By Alexandra Felekis, counsel in Allen & Overy’s Projects team
South Africa has taken an important first step towards liberalising its energy market. The government noted its intentions when the minister of Mineral Resources and Energy published the 2nd Amendment Bill of the Electricity Regulation Act, 2006, for public comment earlier this year.
In March 2023, the Amendment Bill was approved for submission to parliament. The bill outlines the planned transition from a monopolised, mostly single-buyer power market to a competitive multi-market, managed by a transmission system operator (TSO). The hope is that this shift will solve the electricity crisis and reduce electricity prices by promoting competition in the South African electricity industry in the medium to long term. This could also lead to changes across the continent.
With the lowest regional generation capacity in the world, improving the electricity supply is critical to socioeconomic development in sub-Saharan Africa. Alessandra Pardini, a Johannesburg-based partner from global law firm Allen & Overy, notes: “While some unbundling of utilities has occurred in Africa over recent decades, most countries still have vertically integrated utilities with little or no private participation.
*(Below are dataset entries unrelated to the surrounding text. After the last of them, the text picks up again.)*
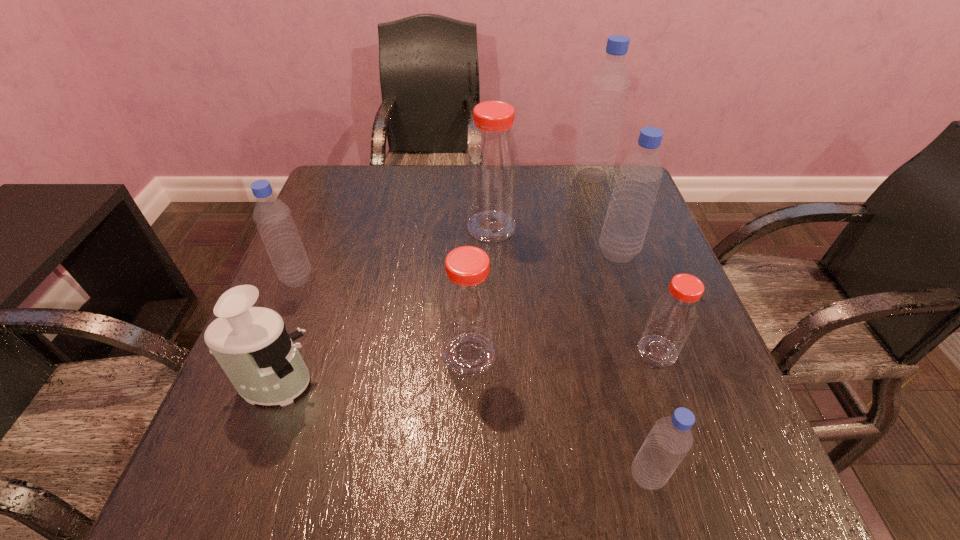
Identify which bottle is the fourth closest to the smallest blue bottle. Please provide its 2D coordinates. Your answer should be formatted as a tuple, i.e. [(x, y)], where the tuple contains the x and y coordinates of a point satisfying the conditions above.

[(492, 163)]

What are the coordinates of `bottle that is the fifth closest to the farthest red bottle` in the screenshot? It's located at 675,312.

Identify the location of blue bottle that stands as the second closest to the nearest bottle. This screenshot has height=540, width=960. (273, 218).

This screenshot has height=540, width=960. I want to click on blue bottle that is the fourth nearest to the biggest red bottle, so click(x=670, y=439).

Locate an element on the screen. the third closest red bottle to the second nearest blue bottle is located at coordinates (675, 312).

Locate an element on the screen. The image size is (960, 540). red bottle that can be found as the second closest to the third farthest blue bottle is located at coordinates (492, 163).

Locate an element on the screen. This screenshot has height=540, width=960. free space that satisfies the following two spatial constraints: 1. on the front side of the leftmost blue bottle; 2. on the right side of the nearest bottle is located at coordinates (216, 475).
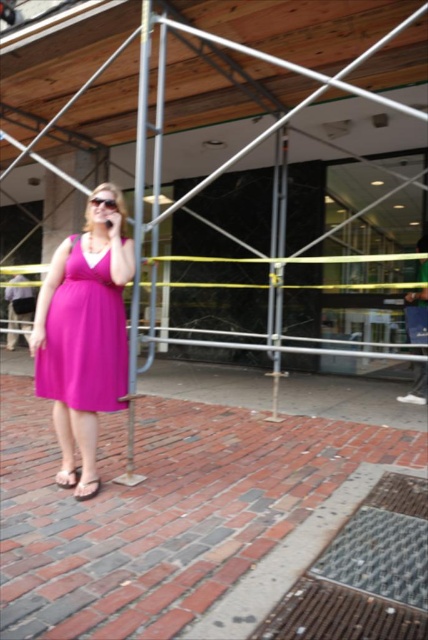
Question: Does metallic scaffolding at center appear on the right side of pink fabric sandal at lower left?

Choices:
 (A) no
 (B) yes

Answer: (B)

Question: Which object appears farthest from the camera in this image?

Choices:
 (A) green fabric bag at right
 (B) purple satin dress at center
 (C) pink fabric sandal at lower left

Answer: (A)

Question: Is pink fabric sandal at lower left smaller than matte pink sandal at lower left?

Choices:
 (A) no
 (B) yes

Answer: (A)

Question: Among these points, which one is nearest to the camera?

Choices:
 (A) (73, 483)
 (B) (68, 346)
 (C) (270, 356)
 (D) (413, 396)

Answer: (B)

Question: Which point is closer to the camera?

Choices:
 (A) green fabric bag at right
 (B) matte pink sandal at lower left

Answer: (B)

Question: Is purple satin dress at center positioned behind green fabric bag at right?

Choices:
 (A) no
 (B) yes

Answer: (A)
Of the 54 countries in Africa, only ten have unbundled utilities with either an independent TSO or a legally unbundled transmission system.”
South Africa is in a somewhat unique position, borrowing traits from both developed and developing countries as far as its electricity market is concerned. While there is potential for regional influence, South Africa may not intend to liberalise its own electricity industry in exactly the same way.
How will it work in South Africa?
The Amendment Bill presents three ways in which electricity can be bought and sold, namely:
- trading, through a non-discriminatory trading platform in which market participants may trade with each other on an hourly and daily basis
- private power purchase agreements, in which licensed or registered generators enter power purchase arrangements with direct customers and traders
- regulated power purchase agreements by generators with the single buyer office of the TSO, or buyers as determined by the minister and the Department of Mineral Resources and Energy
What is needed for success?
Implementation will be a major factor as to whether this transition works. Based on extensive experience in developed and developing electricity markets across Africa and the world, Allen & Overy’s analysis is that a successful market reform in any jurisdiction will hinge on these key elements:
- a clear intent and purpose for the reason for the restructure and developing a strategy around that purpose. The reasons could include the development of new generation capacity or the reduction of energy costs through transparency and competition
- the socioeconomic context of the jurisdiction. For example, in South Africa there is insufficient energy capacity to meet the demands of the country, requiring a fine balance between decarbonisation and ensuring security of supply for all citizens
- the interconnection capacity on the transmission and distribution systems and the appropriate management thereof
- the ability of a jurisdiction to attract funding to fund the restructure of the sector
- clear and robust legislation and rules of participation in the electricity market
- an impartial and capacitated system operator and energy regulator
- political will and buy-in at all levels of government
What is the potential in the rest of Africa?
The level of development in the electricity industry in Africa is disparate. There are varying degrees of grid infrastructure available across different countries to meet growing demand for electricity. Given the infrastructure differences that exist between South Africa and other countries in Africa, the transition towards a liberalised electricity market will probably look different throughout Africa. Countries housing a less-developed grid infrastructure are more likely to adopt a so-called ‘mini grids’ approach. For instance, Nigeria has a similarly sized economy to South Africa and a population of approximately three times more, yet it manages (by comparison to South Africa) with minimal installed grid generation and a large reliance on diesel. As such, liberalisation may not be given any impetus here as the decentralised grid infrastructure potentially meets Nigeria’s primary development goals.
Another consideration is that, despite a state’s failure to deliver adequate electricity services, governments in the region have adopted a protective approach in respect of the state utility companies. For example, in Botswana, to achieve the objective of becoming an exporter of electricity, the majority of both existing and planned generation assets are and will continue to be owned by the state utility company, with only a nominal amount of generation being allocated to independent power producers.
A further factor is whether there is a regulatory framework that allows for trading and wheeling of electricity in a country. For example, in Botswana, virtual supply of energy – in the way it is deployed in South Africa – is not permitted and electricity generated by private generators must be sold to the state utility company. In contrast, Zambia has a sophisticated private generation and virtual supply framework conducive to the evolution of a competitive sector.
When considering developed, decentralised electricity markets, it is clear that liberalisation is only the first step. Electricity markets, regulations and technical infrastructure will need to continually evolve to cater for the unforeseen issues that will arise. Ultimately, flexibility of the South African government and all other participants in the electricity market will be vital in order to achieve a successful market reform.